When you realize your parents are just human like other people, your childhood irrevocably changes. That person you rely on to regulate you, hold you, protect you, is not a god. They are not immune. They are susceptible to all sorts of horror that comes from cell anomalies and genetic hauntings. Selfishly, I never wanted to see her like that. I wanted her to live forever. For if she can die, so could I. Selfish childhood thoughts in hindsight, but a profound paradigm shift at the time.
Days. Weeks. I’m not sure. We were back. My mother was pumped full of drugs. She lay on her side, maybe to avoid vomiting through her feeding tubes. This was the first time I saw what the butchers had done to her. A massive cut in her stomach smiled at me from cracks in her hospital gown. It was a mocking smile. The doctors truly butchered her body. The split in her was held together by thick staples. A sheen of plastic tape ran down it, reflecting the unnatural light with every shift in her broken body. I imagined they spilled her out for the surgery, everything in her slopping onto a metal table, where they continued their mockery of her flesh, carving out bits of her they wanted, dropping pieces of her on sterile trays. When it was all over, they had to put her back together like a puzzle. Their gloves and masks were covered in blood as indistinguishable chatter between them buzzed around the room. The butchers weren’t good at puzzles, so they put things back wrong, which is why she was changed; she wasn’t my mother in that bed. They made her anew, not a rebirth, but a strange amalgamation of what she once was. I hated them.
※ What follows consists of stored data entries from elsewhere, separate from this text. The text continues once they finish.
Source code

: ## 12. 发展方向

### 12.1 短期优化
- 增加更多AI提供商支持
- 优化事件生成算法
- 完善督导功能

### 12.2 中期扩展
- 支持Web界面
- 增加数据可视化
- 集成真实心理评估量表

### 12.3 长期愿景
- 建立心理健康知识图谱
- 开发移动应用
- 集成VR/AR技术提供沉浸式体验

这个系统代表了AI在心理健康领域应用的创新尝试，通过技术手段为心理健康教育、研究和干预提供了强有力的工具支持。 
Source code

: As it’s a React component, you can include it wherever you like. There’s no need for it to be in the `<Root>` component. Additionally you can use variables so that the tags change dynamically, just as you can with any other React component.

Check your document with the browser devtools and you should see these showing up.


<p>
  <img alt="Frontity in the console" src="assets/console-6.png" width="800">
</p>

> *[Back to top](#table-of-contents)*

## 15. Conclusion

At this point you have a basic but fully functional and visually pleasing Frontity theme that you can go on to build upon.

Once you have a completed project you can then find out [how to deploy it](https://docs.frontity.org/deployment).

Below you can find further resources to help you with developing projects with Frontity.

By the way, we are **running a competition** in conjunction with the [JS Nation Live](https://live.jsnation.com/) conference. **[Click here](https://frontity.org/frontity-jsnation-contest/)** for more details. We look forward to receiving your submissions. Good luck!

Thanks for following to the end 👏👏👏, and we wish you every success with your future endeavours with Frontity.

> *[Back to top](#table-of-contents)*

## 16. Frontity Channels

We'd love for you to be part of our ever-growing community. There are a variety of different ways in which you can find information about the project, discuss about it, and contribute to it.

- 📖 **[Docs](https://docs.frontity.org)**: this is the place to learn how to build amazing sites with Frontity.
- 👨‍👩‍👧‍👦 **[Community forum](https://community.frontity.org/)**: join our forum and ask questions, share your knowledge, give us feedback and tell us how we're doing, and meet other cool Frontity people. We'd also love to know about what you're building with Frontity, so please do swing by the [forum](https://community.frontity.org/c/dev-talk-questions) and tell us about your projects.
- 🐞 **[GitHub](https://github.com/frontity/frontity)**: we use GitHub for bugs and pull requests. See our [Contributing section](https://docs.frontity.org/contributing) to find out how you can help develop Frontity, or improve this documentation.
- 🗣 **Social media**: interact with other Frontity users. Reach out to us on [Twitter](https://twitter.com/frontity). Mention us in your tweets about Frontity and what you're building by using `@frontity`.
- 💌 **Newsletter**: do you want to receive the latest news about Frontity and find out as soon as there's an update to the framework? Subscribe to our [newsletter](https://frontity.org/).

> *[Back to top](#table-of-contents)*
I wanted my dad to hate them, too. He spoke to the butchers in hushed tones, like some conspiracy. Worry was always etched on his face. He’d sit cross-legged looking out at the gloomy Seattle sky for eons, while I sat next to him. He knew it was too much for me to be there sometimes. He’d buy me candy and soda from the vending machines.
One day, he bought me Rolos, one of my childhood favorites. I’d rip off the paper, then delicately pull the golden foil off each cylinder of chocolate and caramel, enjoying more than just the candy. I noticed there was a hole in the top of one of the Rolos. I showed it to my dad. He took it from me with a serious face.
“It might be poisoned.”
I believed him. He then threw it in his mouth, and I was scared for him. “Here, give me another one," he said.
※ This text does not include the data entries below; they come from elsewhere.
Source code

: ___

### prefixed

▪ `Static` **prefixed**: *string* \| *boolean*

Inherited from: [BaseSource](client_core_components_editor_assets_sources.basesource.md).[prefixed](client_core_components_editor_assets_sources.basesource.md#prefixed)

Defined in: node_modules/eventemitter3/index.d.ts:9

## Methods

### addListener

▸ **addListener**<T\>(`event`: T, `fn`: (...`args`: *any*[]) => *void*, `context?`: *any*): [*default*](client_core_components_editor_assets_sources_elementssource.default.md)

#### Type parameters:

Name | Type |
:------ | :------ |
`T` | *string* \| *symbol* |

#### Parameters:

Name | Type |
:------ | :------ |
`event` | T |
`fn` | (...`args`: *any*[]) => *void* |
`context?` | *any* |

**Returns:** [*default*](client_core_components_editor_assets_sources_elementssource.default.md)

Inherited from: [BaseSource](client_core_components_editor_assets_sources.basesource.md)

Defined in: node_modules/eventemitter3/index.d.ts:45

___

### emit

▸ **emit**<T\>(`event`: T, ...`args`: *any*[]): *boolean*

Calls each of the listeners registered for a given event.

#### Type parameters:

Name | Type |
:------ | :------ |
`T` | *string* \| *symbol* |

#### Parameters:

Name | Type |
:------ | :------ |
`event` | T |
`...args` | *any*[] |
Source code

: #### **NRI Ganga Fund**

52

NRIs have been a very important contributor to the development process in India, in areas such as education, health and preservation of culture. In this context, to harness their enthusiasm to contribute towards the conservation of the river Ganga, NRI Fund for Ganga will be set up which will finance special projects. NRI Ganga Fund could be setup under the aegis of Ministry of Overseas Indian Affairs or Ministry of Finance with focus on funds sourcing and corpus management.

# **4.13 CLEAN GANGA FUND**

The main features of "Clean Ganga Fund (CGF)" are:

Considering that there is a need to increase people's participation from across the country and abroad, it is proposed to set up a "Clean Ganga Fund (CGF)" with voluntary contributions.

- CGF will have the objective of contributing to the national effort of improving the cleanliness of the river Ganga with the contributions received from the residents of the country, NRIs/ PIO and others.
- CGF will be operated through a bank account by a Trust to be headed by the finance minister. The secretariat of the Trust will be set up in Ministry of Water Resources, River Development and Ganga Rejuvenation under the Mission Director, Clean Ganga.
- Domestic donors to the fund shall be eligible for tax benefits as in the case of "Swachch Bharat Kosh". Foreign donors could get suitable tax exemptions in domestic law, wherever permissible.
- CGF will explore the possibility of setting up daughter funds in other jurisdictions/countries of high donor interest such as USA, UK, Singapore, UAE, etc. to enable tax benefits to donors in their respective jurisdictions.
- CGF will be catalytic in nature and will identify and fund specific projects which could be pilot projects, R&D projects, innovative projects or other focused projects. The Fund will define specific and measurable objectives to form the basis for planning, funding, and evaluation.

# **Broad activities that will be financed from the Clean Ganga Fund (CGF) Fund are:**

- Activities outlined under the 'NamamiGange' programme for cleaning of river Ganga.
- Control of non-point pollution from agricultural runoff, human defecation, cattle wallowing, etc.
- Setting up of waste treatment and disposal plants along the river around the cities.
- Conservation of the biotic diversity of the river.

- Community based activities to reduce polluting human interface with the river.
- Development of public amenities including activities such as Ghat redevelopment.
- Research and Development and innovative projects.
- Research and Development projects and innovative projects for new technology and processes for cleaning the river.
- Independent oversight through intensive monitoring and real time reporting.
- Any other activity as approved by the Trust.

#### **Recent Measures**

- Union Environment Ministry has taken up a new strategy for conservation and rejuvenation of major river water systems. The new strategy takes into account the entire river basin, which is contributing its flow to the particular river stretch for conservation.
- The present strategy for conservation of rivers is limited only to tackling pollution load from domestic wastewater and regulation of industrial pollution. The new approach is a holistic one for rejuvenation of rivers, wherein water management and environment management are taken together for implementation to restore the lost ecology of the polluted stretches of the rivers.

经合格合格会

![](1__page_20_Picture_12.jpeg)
He showed me a hole in that one, too. Why was he eating them? “I’ll make sure there is no poison in them.” After a third, he rubbed my head and told me they were probably safe to eat, so I ate them. They had to be safe.
It wasn’t the years of medical debt my parents struggled to pay, the selling of a business, or settling for a lower-paying job that I’m sure tore my dad apart inside. No, it was the poisoned Rolos that stayed with me.
Years later, I realized he just wanted some of my Rolos.